Uit Wikipedia, de vrije encyclopedie
Fragment uit de Borchgravinne van Vergi. Middelnederlands verzamelhandschrift vervaardigd in Vlaanderen, 2e helft 14e eeuw.[1]

De Borchgravinne van Vergi is een Middelnederlandse ridderroman die rond 1315 geschreven werd. Hierbij baseerde de auteur zich op een 13de-eeuwse Franse brontekst. Kort samengevat gaat de hoofse roman over de liefdesrelatie tussen een jonge, succesvolle ridder en de burggravin van Vergi.

Overlevering[bewerken | brontekst bewerken]

Het verhaal kent een bewogen overleveringsgeschiedenis. De tekst is overgeleverd in twee rijmversies. Van één zijn slechts fragmenten bewaard gebleven, de andere is een volledige bewerking die in 1315 voltooid werd. De eerste Middelnederlandse tekst wordt in de Universiteitsbibliotheek Gent bewaard, de andere in de Brusselse Koninklijke Bibliotheek. In beide gevallen gaat het om een anonieme vertaling van het Oudfranse verhaal La Chastelaine de Vergi. De Gentse vertaling wordt bij benadering gedateerd tussen 1250 en 1350, de Brusselse/Brabantse vertaling werd echter precies voltooid op 24 mei 1315. Dat laatste kunnen we afleiden uit de bijhorende epiloog.

Van de Gentse vertaling zijn slecht 500 verzen overgeleverd. Vermoedelijk bedroeg deze vertaling in zijn geheel het dubbele. Uit onderzoek is gebleken dat deze vertaling veel getrouwer is gebleven aan de originele tekst dan de Brabantse vertaling. De Brabantse vertaling, die 1127 verzen lang is, moet wijdverspreid zijn geweest aangezien er omstreeks 1560 een prozaversie van gedrukt werd in het welbekende handschrift-Van Hulthem.
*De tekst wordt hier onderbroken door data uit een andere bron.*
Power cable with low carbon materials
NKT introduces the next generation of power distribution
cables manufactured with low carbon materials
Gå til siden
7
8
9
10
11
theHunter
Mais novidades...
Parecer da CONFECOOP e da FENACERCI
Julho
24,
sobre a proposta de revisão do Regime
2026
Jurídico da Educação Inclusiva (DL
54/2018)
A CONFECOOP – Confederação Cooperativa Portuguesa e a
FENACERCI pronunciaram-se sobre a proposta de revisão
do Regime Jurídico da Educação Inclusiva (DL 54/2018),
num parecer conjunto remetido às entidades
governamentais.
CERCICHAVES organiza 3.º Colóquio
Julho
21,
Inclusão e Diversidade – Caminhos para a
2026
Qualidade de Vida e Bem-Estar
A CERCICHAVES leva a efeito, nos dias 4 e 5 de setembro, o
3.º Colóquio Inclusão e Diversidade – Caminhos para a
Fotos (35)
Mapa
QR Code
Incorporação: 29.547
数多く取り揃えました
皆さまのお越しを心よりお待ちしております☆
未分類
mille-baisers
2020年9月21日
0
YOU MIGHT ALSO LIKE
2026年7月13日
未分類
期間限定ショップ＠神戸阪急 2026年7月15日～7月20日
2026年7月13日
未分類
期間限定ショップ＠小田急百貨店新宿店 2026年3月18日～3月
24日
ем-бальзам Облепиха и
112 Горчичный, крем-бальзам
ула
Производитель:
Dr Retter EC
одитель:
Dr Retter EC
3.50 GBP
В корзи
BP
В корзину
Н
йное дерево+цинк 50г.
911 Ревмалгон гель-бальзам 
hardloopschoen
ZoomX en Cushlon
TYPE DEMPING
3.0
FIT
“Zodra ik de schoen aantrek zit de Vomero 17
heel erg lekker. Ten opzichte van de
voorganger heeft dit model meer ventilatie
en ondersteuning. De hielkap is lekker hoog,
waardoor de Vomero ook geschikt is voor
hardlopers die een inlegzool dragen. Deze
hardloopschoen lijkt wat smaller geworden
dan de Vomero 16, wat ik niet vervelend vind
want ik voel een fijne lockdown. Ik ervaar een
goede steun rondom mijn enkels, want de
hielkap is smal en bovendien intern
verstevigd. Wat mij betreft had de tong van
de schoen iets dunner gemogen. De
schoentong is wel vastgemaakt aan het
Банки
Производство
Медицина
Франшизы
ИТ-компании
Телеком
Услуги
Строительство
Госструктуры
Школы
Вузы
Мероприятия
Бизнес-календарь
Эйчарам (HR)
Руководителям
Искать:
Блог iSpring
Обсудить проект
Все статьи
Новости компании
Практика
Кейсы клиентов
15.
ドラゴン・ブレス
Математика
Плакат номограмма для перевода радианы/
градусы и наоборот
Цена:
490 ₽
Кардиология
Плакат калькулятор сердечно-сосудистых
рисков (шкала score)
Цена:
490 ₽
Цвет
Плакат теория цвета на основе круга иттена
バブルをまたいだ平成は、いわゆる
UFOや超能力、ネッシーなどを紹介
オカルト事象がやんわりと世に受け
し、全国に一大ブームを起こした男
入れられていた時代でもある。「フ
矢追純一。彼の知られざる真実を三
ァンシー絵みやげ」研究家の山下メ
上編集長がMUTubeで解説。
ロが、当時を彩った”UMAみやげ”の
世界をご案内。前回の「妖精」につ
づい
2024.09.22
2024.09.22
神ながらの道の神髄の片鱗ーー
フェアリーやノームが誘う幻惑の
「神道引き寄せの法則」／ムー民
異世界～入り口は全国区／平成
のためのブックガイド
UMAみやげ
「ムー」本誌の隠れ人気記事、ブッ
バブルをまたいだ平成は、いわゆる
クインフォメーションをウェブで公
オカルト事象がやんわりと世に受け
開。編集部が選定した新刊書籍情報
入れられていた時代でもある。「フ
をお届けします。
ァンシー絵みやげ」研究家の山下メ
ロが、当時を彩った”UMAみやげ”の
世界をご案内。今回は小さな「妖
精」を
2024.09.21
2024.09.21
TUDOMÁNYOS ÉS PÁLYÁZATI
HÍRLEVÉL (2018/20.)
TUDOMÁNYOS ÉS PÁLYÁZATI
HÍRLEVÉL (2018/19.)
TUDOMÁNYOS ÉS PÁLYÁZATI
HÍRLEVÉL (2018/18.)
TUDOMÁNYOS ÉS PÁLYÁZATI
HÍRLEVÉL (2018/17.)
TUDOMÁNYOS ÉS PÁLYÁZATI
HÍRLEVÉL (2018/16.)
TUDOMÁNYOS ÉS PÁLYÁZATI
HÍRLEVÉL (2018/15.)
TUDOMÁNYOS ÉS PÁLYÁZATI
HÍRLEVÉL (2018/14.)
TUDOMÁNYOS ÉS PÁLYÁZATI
De Gentse fragmenten werden omstreeks 1838 in een archief in Ieper ontdekt. De vinder, J.J. Lambin, schonk ze aan de rijksarchivaris te Gent, wiens erfgenamen ze aan de Universiteitsbibliotheek van Gent overdroegen.[2]

Het verhaal[bewerken | brontekst bewerken]

De burggravin van Vergi, een getrouwde, adellijke dame en nicht van de Bourgondische hertog, wordt verliefd op een succesvolle en jonge ridder. Op een dag nodigt ze hem uit bij haar op de kamer, zonder het bijzijn van haar man. Als signaal om aan te tonen dat zij alleen is, stuurt ze haar hond de boomgaard in, waar de ridder zich toevallig bevindt. De ridder vangt het uitgezonden signaal op en begeeft zich naar de kamer van de burggravin. Op die manier weten de jonge ridder en de burggravin van Vergi hun liefdesrelatie geheim te houden. De situatie verandert echter wanneer ook de hertogin van Bourgondië interesse toont voor de ridder. Zij probeert de trouwe ridder te verleiden, maar uiteindelijk wijst hij haar af. Uit wrok beschuldigt ze de ridder van het feit dat hij degene was die erotische voorstellen zou gemaakt hebben. Haar man, de hertog, is overtuigd van de eerlijkheid van zijn vrouw en wil de ridder verbannen. De ridder probeert dit te voorkomen door de hertog zijn geheim toe te vertrouwen. Hij vertelt hem dat hij een liefdesrelatie heeft met zijn nicht, en niet met zijn vrouw. De ridder vraagt hierbij aan de hertog om dit schandaal voor zichzelf te houden. De hertog probeert discreet te blijven maar uiteindelijk slaagt de hertogin erin om haar man het geheim afhandig te maken. Uit jaloezie smeedt zij een plan waarbij ze inspeelt op het gebruik van het hondje als vertrouwd signaal. De hertogin maakt hierbij duidelijk aan de burggravin dat zij afweet van haar stiekeme relatie met de jonge ridder. De burggravin is zo geschrokken en verdrietig omdat ze denkt dat de ridder hun geheim heeft doorverteld. Het meisje sterft uit liefdesverdriet. Wat later treft de ridder de dode burggravin aan en pleegt uiteindelijk zelfmoord. De hertog straft zijn vrouw voor het doorvertellen van zijn geheim en laat ook haar vermoorden. Hijzelf verlaat zijn domein om als Tempelier in het Heilige Land te boeten voor zijn zonden.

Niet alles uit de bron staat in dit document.